En effet, ses rapports avec Napoléon sont houleux. Pourquoi une telle animosité de la part de l’Empereur ? En fait, tout oppose les deux hommes. Masséna, figure des guerres de la Révolution, n’a jamais admis la façon dont Napoléon s’est emparé du pouvoir. Jacobin dans l’âme, il le restera toute sa vie. Mais surtout, sa gloire militaire encombre l’Empereur. A Sainte-Hélène, Napoléon vantera ses talents militaires « devant lesquels il fallait se prosterner » tout en l’accusant de manquer de caractère et surtout de ne pas avoir les qualités d’un vrai chef. Il lui est souvent reproché d’être incapable de se faire aimer de ses soldats.

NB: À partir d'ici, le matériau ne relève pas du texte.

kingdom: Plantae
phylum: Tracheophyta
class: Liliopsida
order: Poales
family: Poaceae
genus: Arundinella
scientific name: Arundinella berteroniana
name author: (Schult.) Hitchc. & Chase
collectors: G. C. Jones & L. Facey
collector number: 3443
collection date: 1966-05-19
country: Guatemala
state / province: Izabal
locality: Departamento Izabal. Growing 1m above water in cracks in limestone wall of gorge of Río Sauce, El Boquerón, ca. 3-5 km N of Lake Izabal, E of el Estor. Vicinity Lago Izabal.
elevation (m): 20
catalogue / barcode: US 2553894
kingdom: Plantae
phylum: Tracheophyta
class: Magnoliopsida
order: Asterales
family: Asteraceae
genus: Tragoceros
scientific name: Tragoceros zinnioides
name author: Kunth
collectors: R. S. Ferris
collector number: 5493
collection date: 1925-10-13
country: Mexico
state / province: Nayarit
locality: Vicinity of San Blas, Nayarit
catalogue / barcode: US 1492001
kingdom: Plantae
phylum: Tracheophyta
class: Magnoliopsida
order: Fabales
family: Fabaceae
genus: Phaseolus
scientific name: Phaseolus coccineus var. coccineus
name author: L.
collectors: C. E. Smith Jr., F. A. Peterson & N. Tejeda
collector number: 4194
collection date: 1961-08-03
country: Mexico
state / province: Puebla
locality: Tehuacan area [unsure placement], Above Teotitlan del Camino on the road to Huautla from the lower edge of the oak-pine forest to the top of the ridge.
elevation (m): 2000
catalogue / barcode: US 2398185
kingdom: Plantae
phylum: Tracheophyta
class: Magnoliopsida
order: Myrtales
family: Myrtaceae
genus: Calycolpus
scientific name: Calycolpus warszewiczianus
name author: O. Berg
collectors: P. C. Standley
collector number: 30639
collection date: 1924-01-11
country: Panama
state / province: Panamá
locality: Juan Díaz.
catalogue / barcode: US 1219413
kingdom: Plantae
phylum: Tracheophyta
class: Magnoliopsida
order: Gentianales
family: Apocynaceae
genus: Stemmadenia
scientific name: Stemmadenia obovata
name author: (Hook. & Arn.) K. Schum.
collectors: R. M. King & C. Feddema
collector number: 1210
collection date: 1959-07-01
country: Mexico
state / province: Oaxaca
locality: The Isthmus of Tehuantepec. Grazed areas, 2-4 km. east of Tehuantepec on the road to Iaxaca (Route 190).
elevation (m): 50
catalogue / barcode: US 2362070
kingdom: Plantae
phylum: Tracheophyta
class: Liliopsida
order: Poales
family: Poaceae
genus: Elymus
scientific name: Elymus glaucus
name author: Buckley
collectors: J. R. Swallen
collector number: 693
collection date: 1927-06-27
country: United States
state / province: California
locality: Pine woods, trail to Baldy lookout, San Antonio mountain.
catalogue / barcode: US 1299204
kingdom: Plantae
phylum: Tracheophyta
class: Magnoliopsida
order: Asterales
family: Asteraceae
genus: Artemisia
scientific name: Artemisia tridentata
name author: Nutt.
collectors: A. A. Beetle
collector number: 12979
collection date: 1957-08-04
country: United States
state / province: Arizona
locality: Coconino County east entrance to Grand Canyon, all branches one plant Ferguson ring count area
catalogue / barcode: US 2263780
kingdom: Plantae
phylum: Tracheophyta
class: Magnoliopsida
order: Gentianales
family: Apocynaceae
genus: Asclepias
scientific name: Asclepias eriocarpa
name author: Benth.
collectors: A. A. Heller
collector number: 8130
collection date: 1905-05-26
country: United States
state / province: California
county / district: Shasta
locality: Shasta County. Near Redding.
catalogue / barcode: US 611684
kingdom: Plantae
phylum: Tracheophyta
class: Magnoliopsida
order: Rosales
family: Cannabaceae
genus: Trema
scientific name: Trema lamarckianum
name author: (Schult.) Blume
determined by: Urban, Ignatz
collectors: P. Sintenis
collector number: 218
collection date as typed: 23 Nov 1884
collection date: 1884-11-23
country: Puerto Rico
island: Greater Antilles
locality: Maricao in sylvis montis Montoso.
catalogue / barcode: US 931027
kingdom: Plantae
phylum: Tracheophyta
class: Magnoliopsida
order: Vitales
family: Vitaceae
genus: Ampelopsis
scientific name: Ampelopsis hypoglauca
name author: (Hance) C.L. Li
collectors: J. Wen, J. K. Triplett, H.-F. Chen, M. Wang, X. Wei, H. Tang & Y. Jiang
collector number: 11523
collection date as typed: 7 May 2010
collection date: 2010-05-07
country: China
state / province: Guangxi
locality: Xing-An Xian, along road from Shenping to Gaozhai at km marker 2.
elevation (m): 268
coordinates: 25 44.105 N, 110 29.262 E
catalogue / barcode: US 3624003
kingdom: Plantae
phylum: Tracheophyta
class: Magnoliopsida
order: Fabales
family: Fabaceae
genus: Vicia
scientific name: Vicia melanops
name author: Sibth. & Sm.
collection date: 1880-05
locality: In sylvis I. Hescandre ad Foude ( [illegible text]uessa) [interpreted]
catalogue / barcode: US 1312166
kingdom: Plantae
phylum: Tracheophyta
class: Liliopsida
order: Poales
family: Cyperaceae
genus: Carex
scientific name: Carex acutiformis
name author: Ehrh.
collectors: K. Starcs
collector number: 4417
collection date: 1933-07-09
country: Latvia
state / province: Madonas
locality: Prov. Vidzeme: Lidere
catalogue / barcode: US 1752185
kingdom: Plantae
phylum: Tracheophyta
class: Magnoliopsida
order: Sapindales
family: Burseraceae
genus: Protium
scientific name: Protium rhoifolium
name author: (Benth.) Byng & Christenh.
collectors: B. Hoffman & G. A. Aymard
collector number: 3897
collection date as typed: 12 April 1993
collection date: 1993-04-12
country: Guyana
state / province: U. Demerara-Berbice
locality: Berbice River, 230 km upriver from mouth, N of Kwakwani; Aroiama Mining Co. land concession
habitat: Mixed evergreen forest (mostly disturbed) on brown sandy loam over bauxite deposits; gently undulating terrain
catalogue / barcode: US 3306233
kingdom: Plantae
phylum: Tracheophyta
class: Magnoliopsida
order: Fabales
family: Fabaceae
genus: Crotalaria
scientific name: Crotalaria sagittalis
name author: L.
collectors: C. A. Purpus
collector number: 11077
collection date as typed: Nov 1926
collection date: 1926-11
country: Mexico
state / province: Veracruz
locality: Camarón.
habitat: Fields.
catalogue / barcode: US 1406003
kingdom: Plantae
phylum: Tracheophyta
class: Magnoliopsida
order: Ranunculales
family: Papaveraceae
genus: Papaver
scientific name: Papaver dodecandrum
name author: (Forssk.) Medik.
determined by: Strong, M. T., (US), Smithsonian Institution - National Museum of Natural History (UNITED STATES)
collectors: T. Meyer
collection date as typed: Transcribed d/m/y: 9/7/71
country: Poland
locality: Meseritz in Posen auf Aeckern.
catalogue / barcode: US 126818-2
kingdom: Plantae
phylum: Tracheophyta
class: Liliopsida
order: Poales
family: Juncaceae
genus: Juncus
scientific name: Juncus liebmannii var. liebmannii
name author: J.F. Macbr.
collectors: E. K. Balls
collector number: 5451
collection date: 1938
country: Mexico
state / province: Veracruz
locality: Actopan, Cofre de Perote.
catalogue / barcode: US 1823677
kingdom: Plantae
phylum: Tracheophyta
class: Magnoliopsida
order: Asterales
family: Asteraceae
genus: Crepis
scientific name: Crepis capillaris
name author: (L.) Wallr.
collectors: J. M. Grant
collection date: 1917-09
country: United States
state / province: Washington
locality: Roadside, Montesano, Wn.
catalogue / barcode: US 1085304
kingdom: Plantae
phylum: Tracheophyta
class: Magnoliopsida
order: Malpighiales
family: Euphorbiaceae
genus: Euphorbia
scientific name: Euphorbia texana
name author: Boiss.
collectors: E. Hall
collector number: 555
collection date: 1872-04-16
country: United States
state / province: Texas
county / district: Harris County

Quelle en est la raison ? Sa rapacité légendaire. Comme bon nombre de ses contemporains, Masséna est l’auteur de nombreux pillages. Faiblesse dont Napoléon se servira sans cesse pour rabaisser l’homme. Toujours est-il qu’en 1810, le maréchal reçoit le commandement de l’armée du Portugal.

En Espagne
Pourquoi avoir choisi Masséna ? Tout simplement, parce qu’il est un des rares grands capitaines auquel Napoléon reconnaît de réelles qualités de stratège. Sa mission est claire : envahir le Portugal et reprendre Lisbonne aux britanniques. Masséna n’est pas enchanté par cette proposition. Sur le plan physique, il n’est plus jeune, 52 ans, et craint la tuberculose. Mais surtout, il pressent que cette guerre d’Espagne est la première marche vers l’abîme.

Il rejoint l’Espagne en juillet 1810. Homme à femmes, il part accompagné de sa maîtresse, Henriette Leberton. Ney et Junot, placés sous les ordres de Masséna, ne supportent pas cette présence féminine, dont ils se servent pour accabler le maréchal. Elle sera aussi la cause d’erreurs stratégiques de la part de Masséna. Arrivé en Espagne, il tente de réorganiser une armée qui manque de tout et réduite à 50 000 hommes. Comptant sur les renforts promis par l’Empereur, il part pour le front. Le 10 juillet, après avoir pris Ciudad-Rodrigo (Espagne), il entre au Portugal et se heurte à Wellington, et à ses fortifications de Torres-Vedras le 27 juillet. Les discordes du commandement français ajouté à un manque total de renseignement rendent ce siège pénible. La prise d'Almeida, en territoire portugais, le 29 août se fait également dans des conditions difficiles. Masséna espère encore des renforts qui ne viendront pas. Sans renforts, sans munitions, sans provisions, il finit par battre en retraite en 1811. Il est remplacé par Marmont. Pour la dernière fois, il connaît la disgrâce de Napoléon, ses dernières déprédations n’ayant rien arrangé. Il ne reverra plus le champ de bataille.

Une triste fin
Gouverneur militaire à Marseille, il reste en fonction à la première Restauration. Pendant les Cent-Jours, son ralliement à l’Empereur lui coûte sa place de commandant de la Garde nationale de Paris. Il meurt deux ans plus tard, à 59 ans, oublié de tous.

Bibliographie
- Frédéric Hulot, Le maréchal Masséna. Ed. Pygmalion, janvier 2005.
- Jean-René Aymes, L'Espagne contre Napoléon. La guerre d'indépendance espagnole 1808-1814. Paris, Nouveau Monde éditions, Fondation Napoléon, 2003.
- François Malye, Napoléon et la folie espagnole. Paris, Tallandier, 2007.